EXERCISE DESCRIPTION: Give all the lines below again, exactly, with no pictures.

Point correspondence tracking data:
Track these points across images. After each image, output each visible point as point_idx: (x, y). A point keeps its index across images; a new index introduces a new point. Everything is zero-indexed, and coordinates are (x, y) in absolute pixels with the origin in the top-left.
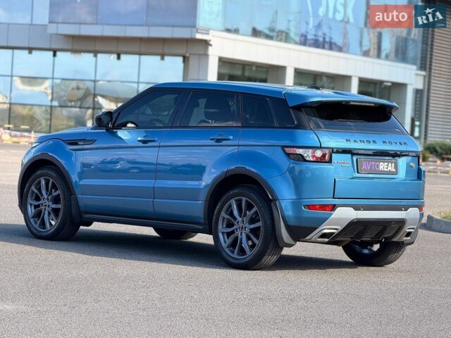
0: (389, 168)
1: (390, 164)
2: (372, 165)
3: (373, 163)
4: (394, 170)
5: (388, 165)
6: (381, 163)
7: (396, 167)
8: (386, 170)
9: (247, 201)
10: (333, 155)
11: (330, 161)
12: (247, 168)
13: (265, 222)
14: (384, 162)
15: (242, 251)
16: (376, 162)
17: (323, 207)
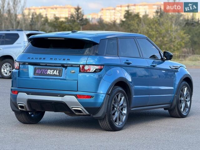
0: (54, 73)
1: (55, 71)
2: (42, 71)
3: (43, 70)
4: (58, 74)
5: (54, 72)
6: (49, 70)
8: (51, 74)
11: (19, 69)
14: (51, 70)
16: (45, 69)
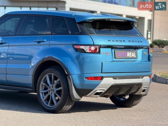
1: (133, 53)
6: (128, 53)
7: (136, 55)
9: (54, 76)
10: (101, 49)
11: (99, 52)
12: (54, 57)
13: (64, 87)
14: (130, 52)
15: (52, 103)
16: (125, 52)
17: (96, 78)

SOLUTION TO THE PROBLEM:
Track these points across images. After each image, output each visible point as point_idx: (x, y). A point keeps its index across images; a new index introduces a new point. Everything is zero-indexed, and coordinates are (x, y) in absolute pixels with the origin in the top-left.
0: (389, 168)
1: (390, 164)
2: (372, 165)
3: (373, 163)
4: (394, 170)
5: (388, 165)
6: (381, 163)
7: (396, 167)
8: (386, 170)
9: (247, 201)
10: (333, 155)
11: (330, 161)
12: (247, 168)
13: (265, 222)
14: (384, 162)
15: (242, 251)
16: (376, 162)
17: (323, 207)
0: (54, 73)
1: (55, 71)
2: (42, 71)
3: (43, 70)
4: (58, 74)
5: (54, 72)
6: (49, 70)
8: (51, 74)
11: (19, 69)
14: (51, 70)
16: (45, 69)
1: (133, 53)
6: (128, 53)
7: (136, 55)
9: (54, 76)
10: (101, 49)
11: (99, 52)
12: (54, 57)
13: (64, 87)
14: (130, 52)
15: (52, 103)
16: (125, 52)
17: (96, 78)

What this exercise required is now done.